Traditional serving methods for Challah
After the HaMotzi blessing is recited many heads of the household break the bread and distribute it to those at the table. The reason being and as the Talmudic quote above indicates, with the destruction of the Second Beit HaMikdash (Temple) and the discontinuance of the sacrificial system, the Rabbis of the Talmud began to think of the table in the home as representing the mizbeach in the Temple. It was then that the bread served at mealtime began to take on new meaning as a symbol of a replacement for the sacrifice that was brought in the Temple times - a sacrifice consisting of a mixture of fine flour, oil, and frankincense, often baked into loaves.

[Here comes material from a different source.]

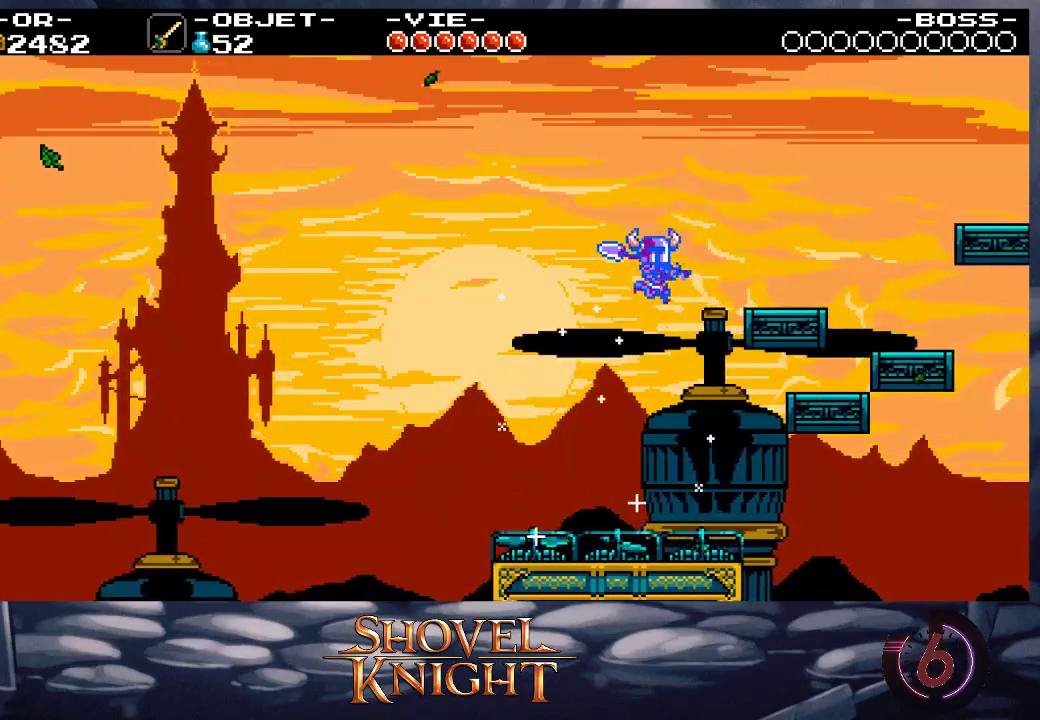
{"buttons": ["SQUARE", "DPAD_RIGHT"], "events": []}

In post-Talmudic times (after 70 C.E.), it became tradition for the head of the household to break off pieces of bread after HaMotzi blessing was recited and to pass the bread to those at the table. This custom is also described in the Talmud:
Rabbi Zera once was ill. Rabbi Abbahu went to visit him, and made a vow, saying, If the little one with scorched legs 1 recovers, I will make a feast for the Rabbis. He did recover, and he made a feast for all the Rabbis. When the time came to begin the meal, 2 he said to Rabbi Zera: Will your honour please commence for us. 3 He said to him: Does not your honor accept the dictum of Rabbi Johanan that the host should break bread? So he [Rabbi Abbahu] broke the bread for them.
1 A nickname of Rabbi Zera, explained in B.M. 85a.
2 By breaking bread.
3 i.e., break the bread.
So, in many homes today, and especially on Shabbat, after cutting the loaf of bread part way through the head of the household breaks off pieces of challah (with crust) and passes a piece to each family member.
Ashkenazim, many times will score the loaf top and bottom before breaking off pieces for distribution to family members. According to the Shulchan Aruch (Code of Jewish Law), Orach Chayim 167:1, the piece of challah that is first tasted after HaMotzi prayer is recited should include part of the crust of the challah. This, the most baked part of the bread, is a reminder of the meal-offering that was burned on the Temple Altar.
The French custom was to cut the challah on the bottom and break it upward, while the German custom was to cut the challah on top and break downward. Therefore, Rabbi Meir Rothenburg (13th century) avoided slighting either group by cutting the challah part way through, top and bottom, and then breaking off pieces.